De rand van Brugge blijft bij de buitenwacht onbekend gebied. Hoe komt dat?

“Radio- en televisiemaker Kurt Van Eeghem, die in Zeebrugge geboren is, zei het op zijn eigengereide manier: Brugge is de schoonste stad van ‘t land, de binnenstad is werelderfgoed, maar de rand is een ramp. Voilà! ” Daar wou ik toch wat tegengas bij geven, kennen we de rand van Brugge wel? Ik begon aan een kruisweg, in 14 staties, en vertrok telkens van een markante woning, een miskende architect of een belangrijke stedenbouwkundige om zo iets te vertellen over het ontstaan en de geschiedenis van de Brugse rand. Wie al die puzzelstukjes naast mekaar legt krijgt zo een ander beeld over Brugge. De stad wordt rand, de rand wordt stad.”
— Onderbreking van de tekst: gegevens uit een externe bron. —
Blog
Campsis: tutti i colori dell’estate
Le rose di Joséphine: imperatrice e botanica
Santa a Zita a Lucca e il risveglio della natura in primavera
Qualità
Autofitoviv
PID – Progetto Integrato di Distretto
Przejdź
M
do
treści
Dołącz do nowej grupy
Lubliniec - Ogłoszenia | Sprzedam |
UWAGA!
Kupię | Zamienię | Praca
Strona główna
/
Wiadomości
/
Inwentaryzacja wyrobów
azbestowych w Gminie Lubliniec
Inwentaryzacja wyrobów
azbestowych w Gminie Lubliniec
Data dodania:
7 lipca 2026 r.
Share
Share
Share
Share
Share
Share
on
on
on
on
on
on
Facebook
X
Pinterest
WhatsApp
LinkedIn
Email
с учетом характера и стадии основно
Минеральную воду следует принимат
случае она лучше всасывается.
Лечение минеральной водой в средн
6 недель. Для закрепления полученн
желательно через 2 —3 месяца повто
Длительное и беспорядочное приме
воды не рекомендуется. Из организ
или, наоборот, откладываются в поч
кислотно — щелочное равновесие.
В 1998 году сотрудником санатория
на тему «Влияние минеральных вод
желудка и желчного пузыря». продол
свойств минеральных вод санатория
U wil meer kwaliteit in de rand?

“Als er in de Brugse binnenstad twee stenen verlegd worden, heb je meteen protestbrieven, een actiecomité en een beroep op de Unesco in Parijs, maar in de rand kan het niemand blijkbaar wat schelen. En toch moeten we ook daar aandacht hebben voor een goeie ruimtelijke ordening, voor markante architectuur, voor voldoende groen en open ruimte.”
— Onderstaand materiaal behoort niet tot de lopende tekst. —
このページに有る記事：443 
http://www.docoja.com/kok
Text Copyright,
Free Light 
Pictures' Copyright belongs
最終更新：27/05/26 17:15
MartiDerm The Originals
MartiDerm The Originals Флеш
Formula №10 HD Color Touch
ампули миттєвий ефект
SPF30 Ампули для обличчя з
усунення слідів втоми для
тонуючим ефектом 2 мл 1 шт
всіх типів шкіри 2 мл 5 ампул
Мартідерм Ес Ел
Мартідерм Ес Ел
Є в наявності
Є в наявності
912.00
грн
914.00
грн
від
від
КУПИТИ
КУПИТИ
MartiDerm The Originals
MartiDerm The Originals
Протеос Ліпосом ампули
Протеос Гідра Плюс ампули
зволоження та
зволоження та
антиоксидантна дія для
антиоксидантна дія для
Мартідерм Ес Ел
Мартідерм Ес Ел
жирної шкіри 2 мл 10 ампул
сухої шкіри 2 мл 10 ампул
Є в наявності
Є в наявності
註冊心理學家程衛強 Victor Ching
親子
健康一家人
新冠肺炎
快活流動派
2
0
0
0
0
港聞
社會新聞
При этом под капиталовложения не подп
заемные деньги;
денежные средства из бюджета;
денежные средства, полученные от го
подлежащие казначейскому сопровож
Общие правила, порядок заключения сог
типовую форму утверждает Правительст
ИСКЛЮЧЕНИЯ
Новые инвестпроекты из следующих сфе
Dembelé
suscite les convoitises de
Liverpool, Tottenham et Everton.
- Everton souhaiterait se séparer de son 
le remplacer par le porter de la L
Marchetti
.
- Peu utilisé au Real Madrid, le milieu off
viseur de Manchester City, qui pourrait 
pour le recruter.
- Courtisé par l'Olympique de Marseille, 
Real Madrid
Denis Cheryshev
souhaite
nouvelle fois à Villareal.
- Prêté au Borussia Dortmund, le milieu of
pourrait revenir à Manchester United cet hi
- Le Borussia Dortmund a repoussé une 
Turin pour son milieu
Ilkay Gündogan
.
Uw tocht start bij een enkele, ondergewaardeerde Brugse architecten…

“Wie in Brugge weet nog dat één van de pioniers van de moderne architectuur in België, Huib Hoste, zijn woning in de Canadastraat in Sint-Michiels had? Wie herinnert zich nog dat een figuur als architect Jozef Lantsoght niet alleen de ontwerper is van het AZ Sint-Jan op Sint-Pieters, maar ook de vader van de urbanisatie van het noorden van Brugge én de ontwerper van de groene entree van Brugge in de stationsomgeving? Wie kent nog Arthur Degeyter en Axel Ghyssaert, die in de rand merkwaardige villa’s en modernistische architectenwoningen concipieerden?”

Uw tocht gaat ook de sociale toer op…

“Een architect als Albert Laloo heeft in Sint-Jozef meer dan 300 woningen kunnen realiseren. Die man heeft op zijn manier zijn stempel gedrukt op dat deel van de stad. En verder zijn ook de cité in Zwankendamme en de tuinwijk in Zeebrugge stille getuigen van een tijd, toen men na de eerste wereldoorlog uit vrees voor socialisme en communisme nog echt investeerde in sociale woningbouw. Ook al waren en blijven de wachtlijsten voor sociale woningen nog altijd een probleem.”

U blijft niet hangen in het veilig historisch verleden, maar u spaart uw kritiek niet op het project Stadsvaart. Waarom?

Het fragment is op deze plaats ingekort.